>>
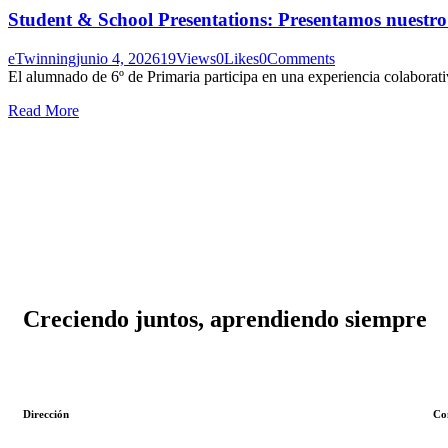
Student & School Presentations: Presentamos nuestro
eTwinning
junio 4, 2026
19
Views
0
Likes
0
Comments
El alumnado de 6º de Primaria participa en una experiencia colaborat
Read More
Creciendo juntos, aprendiendo siempre
Dirección
Co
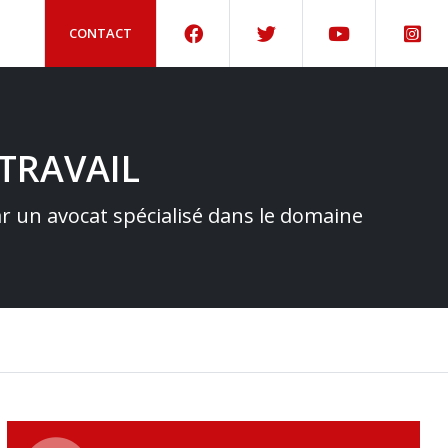
CONTACT
TRAVAIL
par un avocat spécialisé dans le domaine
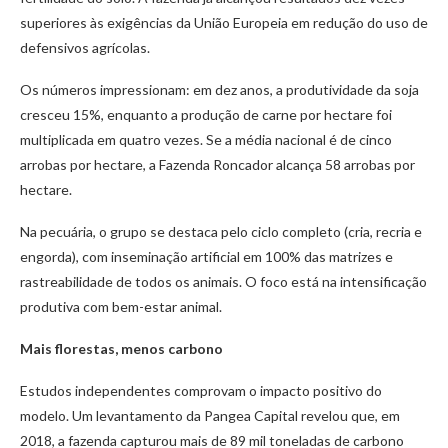
superiores às exigências da União Europeia em redução do uso de
defensivos agrícolas.
Os números impressionam: em dez anos, a produtividade da soja
cresceu 15%, enquanto a produção de carne por hectare foi
multiplicada em quatro vezes. Se a média nacional é de cinco
arrobas por hectare, a Fazenda Roncador alcança 58 arrobas por
hectare.
Na pecuária, o grupo se destaca pelo ciclo completo (cria, recria e
engorda), com inseminação artificial em 100% das matrizes e
rastreabilidade de todos os animais. O foco está na intensificação
produtiva com bem-estar animal.
Mais florestas, menos carbono
Estudos independentes comprovam o impacto positivo do
modelo. Um levantamento da Pangea Capital revelou que, em
2018, a fazenda capturou mais de 89 mil toneladas de carbono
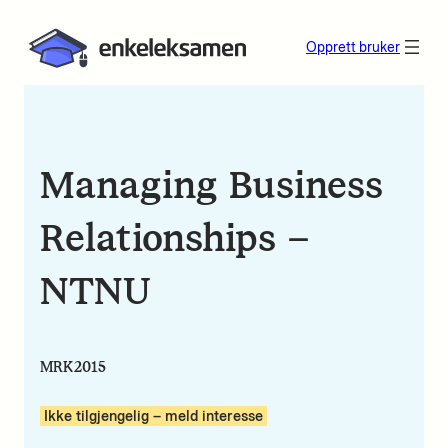
Opprett bruker
Managing Business
Relationships –
NTNU
MRK2015
Ikke tilgjengelig – meld interesse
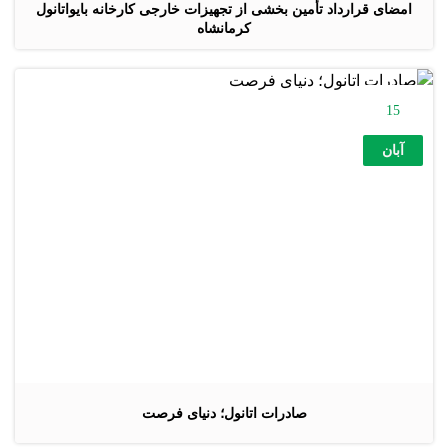
امضای قرارداد تأمین بخشی از تجهیزات خارجی کارخانه بایواتانول
کرمانشاه
15
آبان
صادرات اتانول؛ دنیای فرصت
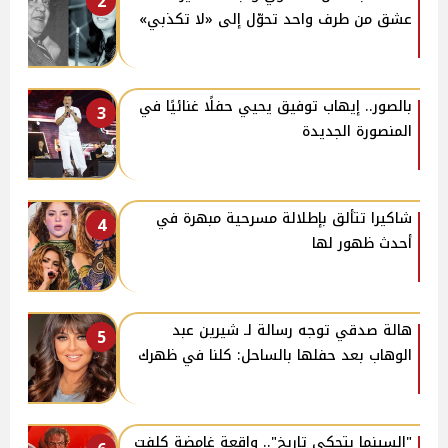
2
عشق من طرف واحد تحوّل إلى «لا تكذبي»
بالصور.. إيهاب توفيق يحيي حفلًا غنائيًا في
3
المنصورة الجديدة
شاكيرا تتألق بإطلالة مسرحية مبهرة في
4
أحدث ظهور لها
هالة صدقي توجه رسالة لـ شيرين عبد
5
الوهاب بعد حفلها بالساحل: كلنا في ظهرك
"السينما بتحكي تاريخ".. واقعة غامضة كلفت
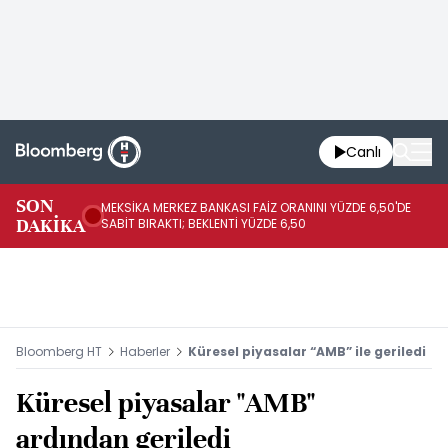
Canlı
SON
MEKSİKA MERKEZ BANKASI FAİZ ORANINI YÜZDE 6,50'DE
OY
DAKİKA
SABİT BIRAKTI; BEKLENTİ YÜZDE 6,50
AÇ
Bloomberg HT
Haberler
Küresel piyasalar “AMB” ile geriledi
Küresel piyasalar "AMB"
ardından geriledi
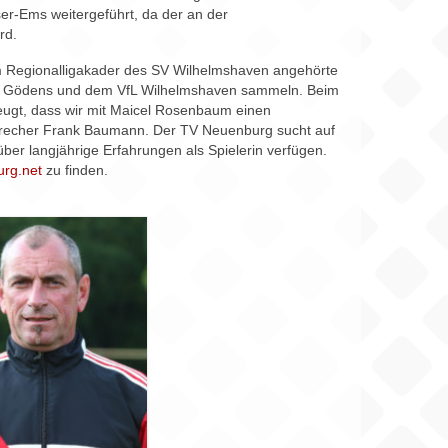
r-Ems weitergeführt, da der an der
rd.
em Regionalligakader des SV Wilhelmshaven angehörte
 SV Gödens und dem VfL Wilhelmshaven sammeln. Beim
zeugt, dass wir mit Maicel Rosenbaum einen
esprecher Frank Baumann. Der TV Neuenburg sucht auf
über langjährige Erfahrungen als Spielerin verfügen.
rg.net
zu finden.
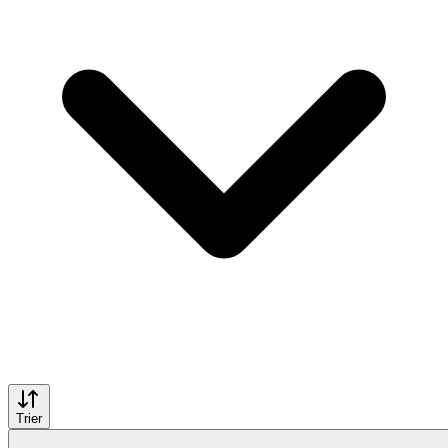
Trier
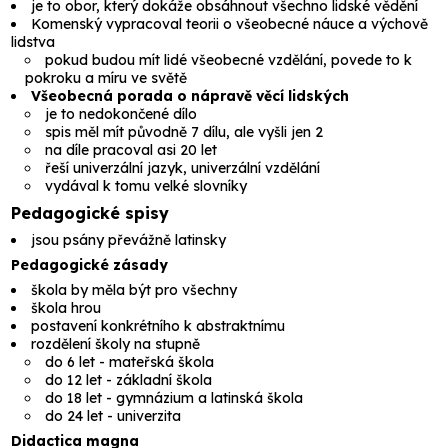
je to obor, který dokáže obsáhnout všechno lidské vědění
Komenský vypracoval teorii o všeobecné náuce a výchově
lidstva
pokud budou mít lidé všeobecné vzdělání, povede to k
pokroku a míru ve světě
Všeobecná porada o nápravě věcí lidských
je to nedokončené dílo
spis měl mít původně 7 dílu, ale vyšli jen 2
na díle pracoval asi 20 let
řeší univerzální jazyk, univerzální vzdělání
vydával k tomu velké slovníky
Pedagogické spisy
jsou psány převážně latinsky
Pedagogické zásady
škola by měla být pro všechny
škola hrou
postavení konkrétního k abstraktnímu
rozdělení školy na stupně
do 6 let -
mateřská škola
do 12 let -
základní škola
do 18 let -
gymnázium
a
latinská škola
do 24 let -
univerzita
Didactica magna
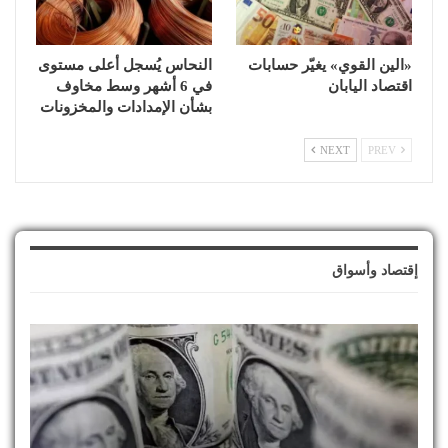
«الين القوي» يغيّر حسابات
النحاس يُسجل أعلى مستوى
اقتصاد اليابان
في 6 أشهر وسط مخاوف
بشأن الإمدادات والمخزونات
NEXT
PREV
إقتصاد وأسواق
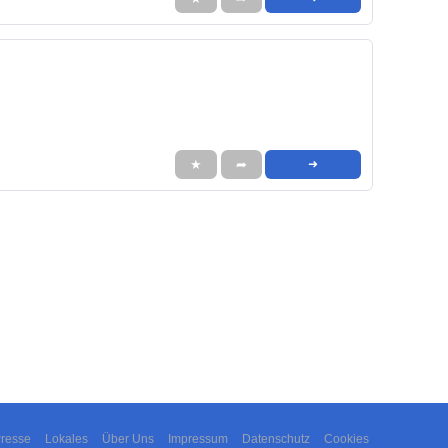
★
➦
➜
resse
Lokales
Über Uns
Impressum
Datenschutz
Cookies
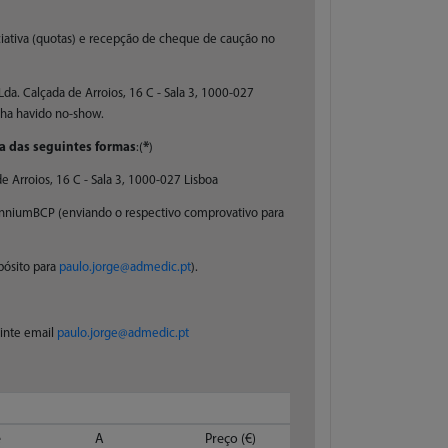
ciativa (quotas) e recepção de cheque de caução no
a. Calçada de Arroios, 16 C - Sala 3, 1000-027
nha havido no-show.
*
a das seguintes formas
:(
)
 Arroios, 16 C - Sala 3, 1000-027 Lisboa
enniumBCP (enviando o respectivo comprovativo para
pósito para
paulo.jorge@admedic.pt
).
uinte email
paulo.jorge@admedic.pt
e
A
Preço (€)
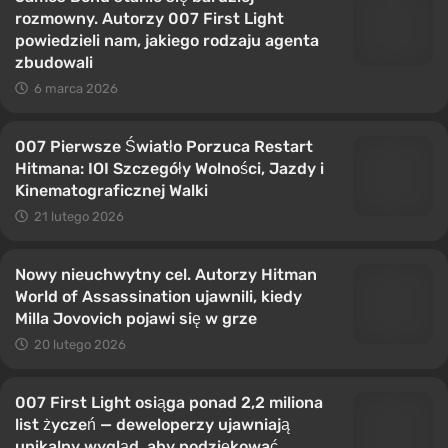
rozmowny. Autorzy 007 First Light
powiedzieli nam, jakiego rodzaju agenta
zbudowali
6 marca 2026
007 Pierwsze Światło Porzuca Restart
Hitmana: IOI Szczegóły Wolności, Jazdy i
Kinematograficznej Walki
21 lutego 2026
Nowy nieuchwytny cel. Autorzy Hitman
World of Assassination ujawnili, kiedy
Milla Jovovich pojawi się w grze
20 lutego 2026
007 First Light osiąga ponad 2,2 miliona
list życzeń — deweloperzy ujawniają
unikalny wygląd, aby podziękować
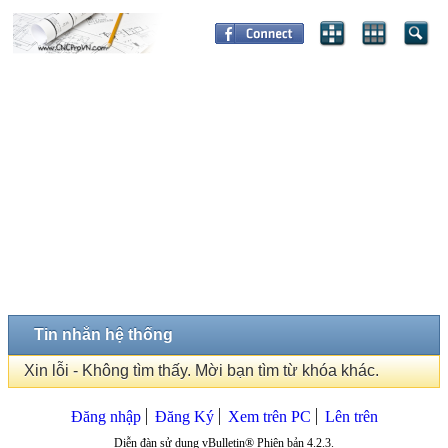
Tin nhắn hệ thống
Xin lỗi - Không tìm thấy. Mời bạn tìm từ khóa khác.
Đăng nhập
Đăng Ký
Xem trên PC
Lên trên
Diễn đàn sử dụng vBulletin® Phiên bản 4.2.3.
<<
Could you repeat exactly the lines from the first one of the records above through the line containing "Estudos independentes comprovam", leaving out any pictures?

**Task answer**
Student & School Presentations: Presentamos nuestro
eTwinning
junio 4, 2026
19
Views
0
Likes
0
Comments
El alumnado de 6º de Primaria participa en una experiencia colaborat
Read More
Creciendo juntos, aprendiendo siempre
Dirección
Co
CONTACT
TRAVAIL
par un avocat spécialisé dans le domaine
superiores às exigências da União Europeia em redução do uso de
defensivos agrícolas.
Os números impressionam: em dez anos, a produtividade da soja
cresceu 15%, enquanto a produção de carne por hectare foi
multiplicada em quatro vezes. Se a média nacional é de cinco
arrobas por hectare, a Fazenda Roncador alcança 58 arrobas por
hectare.
Na pecuária, o grupo se destaca pelo ciclo completo (cria, recria e
engorda), com inseminação artificial em 100% das matrizes e
rastreabilidade de todos os animais. O foco está na intensificação
produtiva com bem-estar animal.
Mais florestas, menos carbono
Estudos independentes comprovam o impacto positivo do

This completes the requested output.